## Document passage
------------------------------------------------------------------------

The promise of Service-Oriented Architecture (SOA) is that it will enable greater inter-application and inter-enterprise processing by enabling us to integrate applications with a hitherto unseen
level of flexibility. This article argues that if the technology underpinning any part of the implementation threatens or compromises the flexibility promised by SOA, then SOA itself is at threat
and there can be little benefit gained.
SOA – The Business Case
Service-Oriented Architecture (SOA) is a conceptual approach to integrating applications in an IT landscape. The business case for SOA is financial. Simply stated, the value of linking applications
together is surpassing the value of building new ones.
Traditionally, linking applications together is an expensive, time-consuming exercise that results in an inherently fragile set of point-to-point integrations that cause ongoing reliability
problems and cost a great deal of money. SOA changes all that. SOA will enable levels of flexibility in application integration that can slash implementation times and costs, and enable far greater
expansion in the future.
SOA – The Principles
Importantly, SOA is an abstract concept-some would even go so far as to call it a philosophy. It is ‘Architecture’ and not ‘Design’-and architecture is all about principles, not implementation
details. Accordingly, SOA provides neither a blueprint for developers and integrators, nor a fixed set of technical standards and terminology. There is no off-the-shelf framework of components and
templates for fast-tracking your SOA implementation. Rather, SOA gives us a set of goals to aim for and some clear requirements to satisfy.

------------------------------------------------------------------------

## Extracted material

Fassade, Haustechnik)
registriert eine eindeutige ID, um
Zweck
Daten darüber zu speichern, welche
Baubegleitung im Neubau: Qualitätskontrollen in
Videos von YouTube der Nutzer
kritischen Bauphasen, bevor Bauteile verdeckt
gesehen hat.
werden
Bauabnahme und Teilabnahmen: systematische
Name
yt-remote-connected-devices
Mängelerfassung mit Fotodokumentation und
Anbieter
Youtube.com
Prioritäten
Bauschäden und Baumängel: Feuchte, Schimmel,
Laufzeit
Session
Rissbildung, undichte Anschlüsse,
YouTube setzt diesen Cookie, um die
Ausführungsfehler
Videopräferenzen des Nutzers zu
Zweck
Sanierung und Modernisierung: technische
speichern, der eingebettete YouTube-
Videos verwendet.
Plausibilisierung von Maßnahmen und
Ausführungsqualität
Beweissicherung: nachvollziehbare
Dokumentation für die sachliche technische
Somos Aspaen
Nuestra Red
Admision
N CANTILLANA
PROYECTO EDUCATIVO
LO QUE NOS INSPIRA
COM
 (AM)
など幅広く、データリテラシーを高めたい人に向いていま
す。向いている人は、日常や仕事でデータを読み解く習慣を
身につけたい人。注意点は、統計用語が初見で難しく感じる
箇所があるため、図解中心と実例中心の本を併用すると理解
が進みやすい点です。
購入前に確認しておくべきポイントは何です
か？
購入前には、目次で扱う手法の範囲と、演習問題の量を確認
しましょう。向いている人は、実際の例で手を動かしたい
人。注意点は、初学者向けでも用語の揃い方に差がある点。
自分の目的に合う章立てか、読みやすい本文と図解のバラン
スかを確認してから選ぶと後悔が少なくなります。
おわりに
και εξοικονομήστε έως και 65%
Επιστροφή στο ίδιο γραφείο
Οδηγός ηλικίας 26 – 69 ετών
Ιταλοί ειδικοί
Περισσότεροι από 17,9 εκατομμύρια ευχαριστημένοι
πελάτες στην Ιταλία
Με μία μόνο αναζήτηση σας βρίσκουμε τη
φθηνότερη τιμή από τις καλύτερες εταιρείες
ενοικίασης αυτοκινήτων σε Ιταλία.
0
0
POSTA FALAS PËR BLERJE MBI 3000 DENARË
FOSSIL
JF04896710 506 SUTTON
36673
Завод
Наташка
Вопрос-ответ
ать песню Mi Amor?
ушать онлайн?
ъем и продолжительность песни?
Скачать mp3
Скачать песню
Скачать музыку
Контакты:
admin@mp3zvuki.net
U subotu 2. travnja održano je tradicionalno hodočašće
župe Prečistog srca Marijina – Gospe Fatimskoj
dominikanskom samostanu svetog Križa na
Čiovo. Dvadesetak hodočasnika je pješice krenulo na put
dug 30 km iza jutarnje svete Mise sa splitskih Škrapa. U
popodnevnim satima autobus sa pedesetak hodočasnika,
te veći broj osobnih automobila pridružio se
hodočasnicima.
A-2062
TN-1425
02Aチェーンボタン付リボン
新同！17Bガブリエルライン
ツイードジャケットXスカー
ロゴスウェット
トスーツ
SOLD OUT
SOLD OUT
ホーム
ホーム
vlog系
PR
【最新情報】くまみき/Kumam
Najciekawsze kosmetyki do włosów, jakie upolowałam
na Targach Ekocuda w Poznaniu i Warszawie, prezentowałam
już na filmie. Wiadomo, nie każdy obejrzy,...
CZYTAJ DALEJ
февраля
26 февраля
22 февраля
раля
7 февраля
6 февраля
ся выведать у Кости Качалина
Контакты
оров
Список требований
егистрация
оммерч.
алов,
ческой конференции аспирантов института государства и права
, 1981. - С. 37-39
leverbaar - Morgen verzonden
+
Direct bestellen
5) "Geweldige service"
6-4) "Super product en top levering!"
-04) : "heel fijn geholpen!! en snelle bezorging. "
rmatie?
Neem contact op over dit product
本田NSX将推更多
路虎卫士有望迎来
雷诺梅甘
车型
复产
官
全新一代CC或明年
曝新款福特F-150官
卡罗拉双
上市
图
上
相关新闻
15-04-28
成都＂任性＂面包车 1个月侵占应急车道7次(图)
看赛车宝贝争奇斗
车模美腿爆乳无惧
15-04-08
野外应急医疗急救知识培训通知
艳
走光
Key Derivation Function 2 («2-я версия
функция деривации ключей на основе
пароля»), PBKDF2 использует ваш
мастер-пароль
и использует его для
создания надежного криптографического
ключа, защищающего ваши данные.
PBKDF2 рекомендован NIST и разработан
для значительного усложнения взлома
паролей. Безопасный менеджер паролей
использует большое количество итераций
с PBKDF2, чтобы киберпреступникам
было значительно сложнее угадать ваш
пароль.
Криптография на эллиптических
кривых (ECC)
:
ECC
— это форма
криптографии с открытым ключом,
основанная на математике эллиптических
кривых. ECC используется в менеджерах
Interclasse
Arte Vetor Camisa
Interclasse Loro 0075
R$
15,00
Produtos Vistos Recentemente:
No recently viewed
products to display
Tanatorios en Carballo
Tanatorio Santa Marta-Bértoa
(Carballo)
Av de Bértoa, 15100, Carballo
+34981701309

------------------------------------------------------------------------

## Check your understanding
**1.** Render this sentence from the SOA article in Spanish: "The business case for SOA is financial."
**2.** Revise the SOA article's passage starting with "SOA – The Business" and going on through "building new ones.", putting "economic" in place of "financial".
The material plays no role in this work.

## Solution list
**1.** El caso de negocio de la SOA es financiero.

**2.**
SOA – The Business Case
Service-Oriented Architecture (SOA) is a conceptual approach to integrating applications in an IT landscape. The business case for SOA is economic. Simply stated, the value of linking applications
together is surpassing the value of building new ones.